> **WORK INSTRUCTIONS**: When you reach the line that contains "right front paw: (265, 452)" below, transcribe it and each line after it word for word to the end of the records, omitting pictures.

> **TASK MATERIAL**:
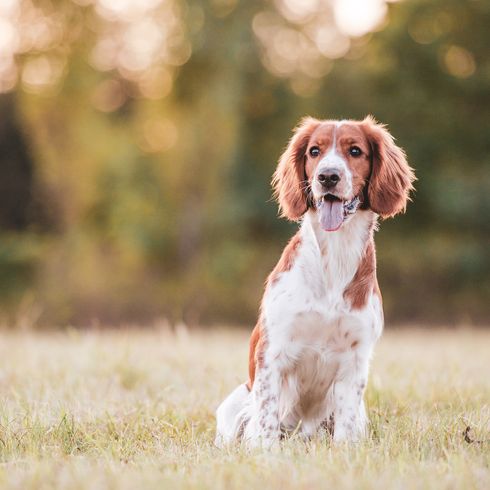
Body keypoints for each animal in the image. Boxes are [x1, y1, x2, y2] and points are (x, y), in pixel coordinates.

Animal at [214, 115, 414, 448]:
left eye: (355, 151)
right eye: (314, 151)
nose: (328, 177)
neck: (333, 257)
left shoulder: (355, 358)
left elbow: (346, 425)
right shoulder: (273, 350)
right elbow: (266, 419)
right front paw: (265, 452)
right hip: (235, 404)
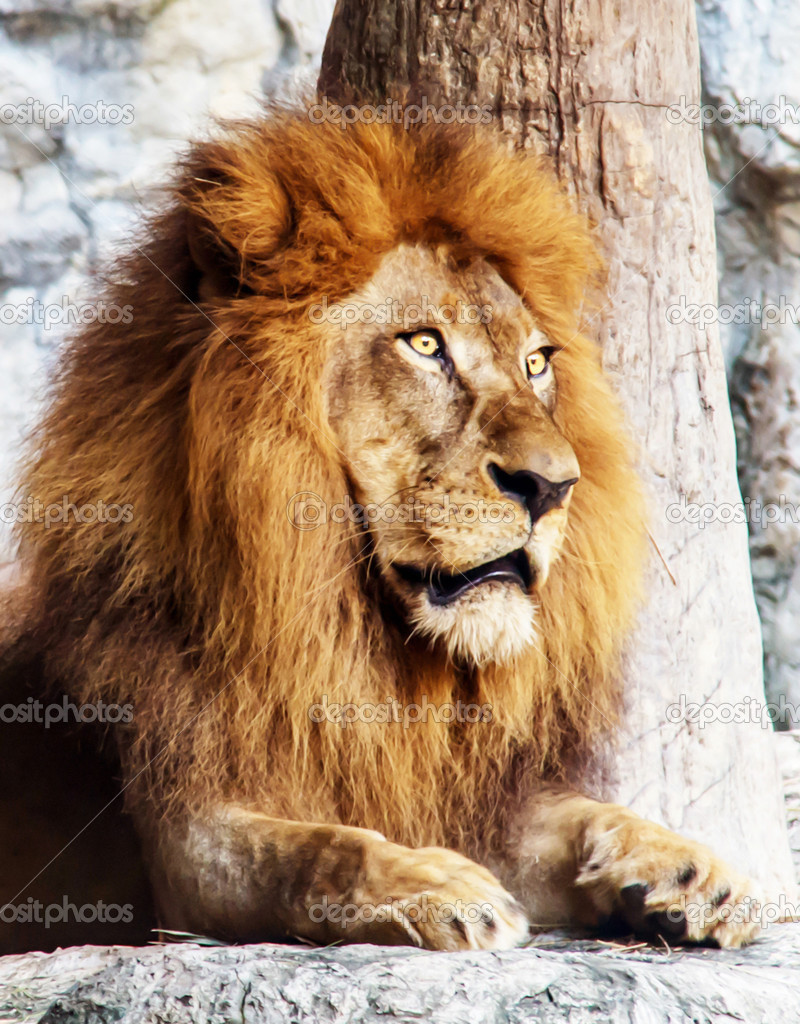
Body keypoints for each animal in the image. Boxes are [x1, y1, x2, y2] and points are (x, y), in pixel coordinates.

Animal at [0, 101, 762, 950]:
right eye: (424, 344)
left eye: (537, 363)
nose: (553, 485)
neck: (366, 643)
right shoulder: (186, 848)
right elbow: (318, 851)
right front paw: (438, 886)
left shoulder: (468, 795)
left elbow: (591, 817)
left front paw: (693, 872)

> **PROBLEM SOLUTION**:
right front paw: (265, 452)
right hip: (235, 404)
Body keypoints for each animal in the image. Boxes are [x1, y1, x2, y2] and points are (x, y), in pixel coordinates.

Animal at [0, 101, 762, 950]:
right eye: (424, 344)
left eye: (537, 363)
nose: (553, 485)
neck: (366, 643)
right shoulder: (186, 848)
right elbow: (318, 851)
right front paw: (438, 886)
left shoulder: (468, 795)
left elbow: (591, 817)
left front paw: (693, 872)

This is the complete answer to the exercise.